The Vaginellas

THE VAGINELLAS

V.Press's first title  published June 2013 and performed at Ledbury Poetry Festival 2013.

Stark, ballsy and all-embracing, the poems in The Vaginellas are in turns very funny, very feminist and very empowering.

The strong distinct voices of these four poets  Catherine CrosswellJenny HopeSarah James and Ruth Stacey – explore the highs and lows of both the male and female body. No intimate parts escape untouched in this delightful concoction of fun, feminism, sauce and seriousness.

Their tight and engaging writing subverts the traditional triolet, sonnet, villanelle and sestina forms through subject matter and style, as these poets set mythology, metaphor and belly laughs alongside thought-provoking explorations of modern society, historical female creativity and contemporary cultural concerns.

That this should be V. Press’s first title, also seems particularly apt, given Tony Harrison’s eponymous poem V.

None of the language in The Vaginellas is gratuitous, every word serves its purpose – to captivate readers, be it in a lyrical, erotic, fun way or a reclaiming of historical terms that have been manhandled for years.

RRP: £5 / $8 / €6

Copies may be ordered via Amazon, or direct from here (through paypal) for posting within the UK. Price: £5 plus package and posting (£1.25).


SAMPLE POEMS

Cutting the Rose

Full summer and a blood-rose waits
to share her scent, her taste,
while he stands with a silver blade.
Full summer and a blood-rose waits
across the lawn, her life unmade.
He cuts her stem, lays her to waste.
Full summer and a blood-rose waits
to share her scent, her taste.

Jenny Hope


Little Red Riding Hood Reveals All

There are many myths told of down below:
the curly bush which hid that forest slit;
the blushing red cape with its silken bow;

how it fell from her skin, inch by inch, slow
hunger ruffling the wolf’s fur bit by bit
with a taste for myths about down below.

What big ears, what big eyes, what big teeth, oh,
the size of the beast’s wildness, as he split
open her red cape with its silken bow.

His nuzzling muzzle bent low – oh so low!
– exploring her woodland path lick by lick,
teasing out myths manmade down below.

So the forest fire raged. She felt heat grow;
its secret glow burned up from one lit tip,
hot as the red cape with its silken bow.

Thus the real fairy tale for all to know
of Little Red’s wood where she used to skip –
one of many myths hidden down below
the blushing red cape with its silken bow.

Sarah James


O’Keeffe

Georgia shapes the desert flowers into skin.
She uses a shard of mirror to see her core
whilst her skull of a sheep sits and grins.

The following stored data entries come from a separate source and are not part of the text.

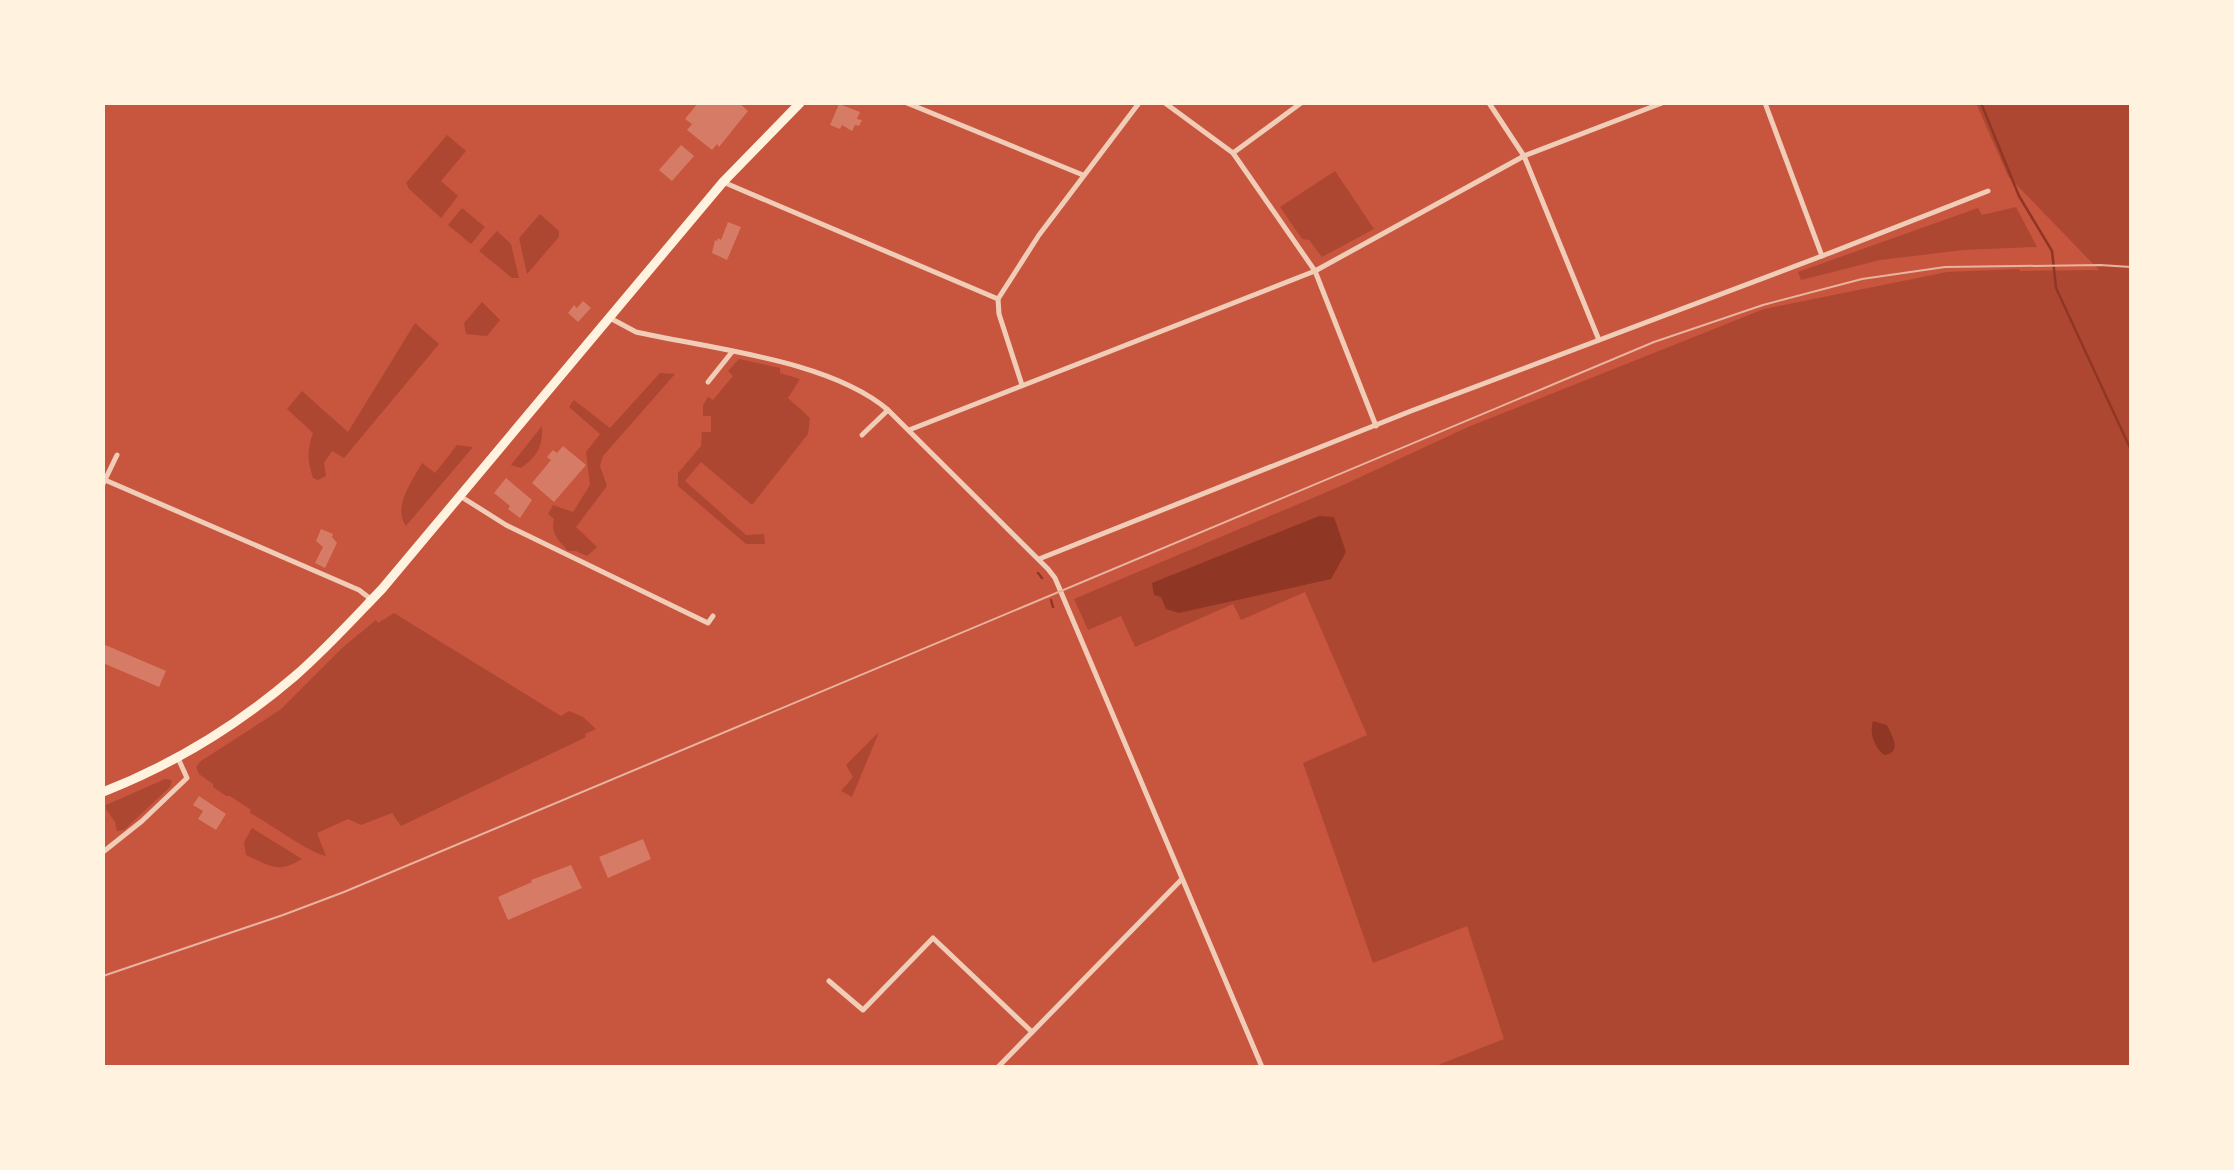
<svg xmlns="http://www.w3.org/2000/svg" width="2234" height="1170" font-family="'Exo 2',sans-serif">
	<rect width="100%" height="100%" fill="#c8553d"/>
	<!-- green -->
	<g fill="#ae4732">
		<polygon points="1976,103 2131,103 2131,1067 1433,1067 1504,1039 1467,926 1373,963 1303,763 1367,735 1305,592 1241,620 1233,604 1135,647 1121,616 1088,630 1074,599 1341,486 1468,427 1764,309 1947,272 2019,269 2020,271 2099,270 2008,176"/>
		<polygon points="447,135 466,151 441,181 458,196 441,218 409,189 406,183"/>
		<polygon points="1335,171 1374,229 1322,257 1309,240 1302,239 1280,207"/>
		<polygon points="2016,207 2037,247 1963,250 1880,260 1801,280 1798,272 1978,208 1982,215"/>
		<polygon points="462,208 485,227 471,244 448,225"/>
		<polygon points="540,214 559,231 559,237 527,274 519,238"/>
		<polygon points="497,231 511,244 519,278 512,278 479,251"/>
		<polygon points="482,302 500,320 487,336 466,334 464,323"/>
		<path d="M415 323 439 344 344 458 332 451 324 463 326 476 318 480 313 478C307 460 307 450 313 433L287 409 302 391 348 432Z"/>
		<polygon points="739,359 780,368 780,373 800,379 788,398 810,418 808,434 752,505 701,462 685,481 746,535 764,534 765,544 746,544 678,486 678,473 701,446 702,432 711,432 711,416 703,416 703,405 708,397 713,400 733,376 728,371"/>
		<path d="M660 373 675 374 603 456 600 466 607 486 576 527 597 547 587 556 576 551H568C559 541 550 533 554 519L548 514 553 505 573 512 590 485 586 452 600 434 569 407 574 400 610 428Z"/>
		<path d="M542 426C543 447 537 456 521 468L511 465Z"/>
		<path d="M457 445 473 447 406 526C392 507 413 480 422 463L435 473Z"/>
		<path d="M394 613 561 716 569 711 583 717 596 729 585 734 586 737 401 826 392 813 361 825 348 819 317 833 326 856C307 852 271 824 250 813L251 810 230 796H226L213 787V784L199 774 196 767 201 761 280 710 342 648 376 620 378 623Z"/>
		<polygon points="879,732 852,797 841,791 853,777 846,765"/>
		<polygon points="165,779 172,780 170,787 124,830 117,831 115,822 106,809 106,805"/>
		<path d="M252 828 302 859C278 874 270 866 246 855L244 842Z"/>
	</g>
	<!-- water -->
	<g fill="#8f3625">
		<polygon points="1319,516 1334,517 1346,552 1331,579 1179,613 1166,609 1161,597 1154,595 1152,583"/>
		<path d="M1873 721 1887 725 1888 727C1893 738 1902 753 1884 755 1874 747 1869 733 1873 721Z"/>
	</g>
	<g fill="none" stroke-linecap="round" stroke-linejoin="round">
		<!-- stream -->
		<g stroke="#8f3625" stroke-width="2.5">
			<polyline points="1981,103 2019,196 2052,251 2056,288 2131,450"/>
			<polyline points="1038,573 1042,578"/>
			<polyline points="1051,600 1053,607"/>
		</g>
	</g>
	<!-- building -->
	<g fill="#d67c66">
		<polygon points="698,103 739,103 748,111 719,147 717,144 712,150 687,130 692,124 685,119"/>
		<polygon points="839,104 860,112 857,119 862,120 859,126 855,125 852,131 842,125 840,129 830,125"/>
		<polygon points="681,145 694,156 672,181 659,170"/>
		<polygon points="728,222 741,227 727,260 712,253 715,240 717,241 718,238 721,240"/>
		<polygon points="583,301 591,308 578,322 568,313 574,305 577,308"/>
		<polygon points="563,446 586,465 554,502 532,483 551,460 547,457 553,450 557,453"/>
		<polygon points="506,478 532,500 520,518 508,509 510,506 494,493"/>
		<polygon points="321,529 333,534 332,537 337,543 325,568 315,563 323,547 316,541"/>
		<polygon points="103,644 166,671 159,687 103,663"/>
		<polygon points="199,796 226,814 216,830 198,819 203,811 193,805"/>
		<polygon points="643,839 651,859 608,878 599,857"/>
		<polygon points="571,865 582,888 508,920 498,897 532,882 531,880"/>
	</g>
	<g fill="none" stroke-linecap="round" stroke-linejoin="round">
		<!-- minor -->
		<g stroke="#f1ccb7" stroke-width="5">
			<polyline points="907,103 1083,175"/>
			<polyline points="1165,103 1233,153 1315,271 1376,426"/>
			<polyline points="1489,103 1524,156 1599,340"/>
			<polyline points="1765,103 1822,256"/>
			<polyline points="1233,153 1301,103"/>
			<polyline points="723,182 998,299 999,314 1022,385"/>
			<polyline points="998,299 1039,235 1139,103"/>
			<path d="M610 318 636 332C711 349 830 360 888 410L1048 569 1055 578 1262 1067"/>
			<polyline points="708,382 732,352"/>
			<polyline points="909,430 1315,271 1524,156 1662,103"/>
			<polyline points="862,435 888,410"/>
			<polyline points="105,480 359,590 372,600"/>
			<polyline points="103,484 117,455"/>
			<polyline points="460,496 506,525 708,623 713,616"/>
			<polyline points="1039,559 1411,411 1822,256 1988,191"/>
			<polyline points="103,852 142,821 187,778 178,758"/>
			<polyline points="829,981 863,1010 933,938 1032,1032"/>
			<polyline points="998,1067 1182,879"/>
		</g>
		<!-- primary -->
		<path stroke="#fff3e0" stroke-width="9" d="M103 792C172 765 239 724 295 676 326 649 354 618 382 589L723 182 800 103"/>
		<!-- tram -->
		<polyline stroke="#e9b49f" stroke-width="2" points="103,976 283,915 344,892 1654,342 1763,305 1862,279 1945,267 2100,265 2131,267"/>
	</g>
	<!-- border -->
	<rect width="2234" height="1170" fill="none" stroke="#fff3e0" stroke-width="210"/>
</svg>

Blunt mountains shift and the sand spins
the centre of an iris into something more.
Georgia shapes the desert flowers into skin.

The veil between fauna and human is thin,
paint seeks out what she wants to explore
whilst her skull of a sheep sits and grins.

Cobalt blue, olive green, zinc white within,
Alfred photographs her from outside the door.
Georgia shapes the desert flowers into skin.

Her pupils are wide as she glances at him.
She wants to perceive each pucker and pore,
whilst her skull of a sheep sits and grins.

The moon sets as she lifts a canvas to begin,
her vulva is a flame of life she can’t ignore.
Georgia shapes the desert flowers into skin,
whilst her skull of a sheep sits and grins.

Ruth Stacey


Full Scrotal Scronnet 

As your balls do loll on my plump behind, 
I feel the final thrust, then a slight ache. 
Engrained in the folds of my skin, I now find 
two of Mr Kipling’s exceedingly small cakes. 

Faux pas!! We forgot to clear them away, 
the biscuits, the cheese and the crackers. 
I did wonder of the rough chafing display 
rubbing me twixt the shaft and your knackers. 

Picnic grinding avec granola bar
delivered from the scruff of your scrotum. 
Juices sparking out of your brum brum car 
fuelled crème brûlé, caramelised potion lotion. 

The next time we dine, let us forsake all things food
and find a car bonnet to jump-start the mood.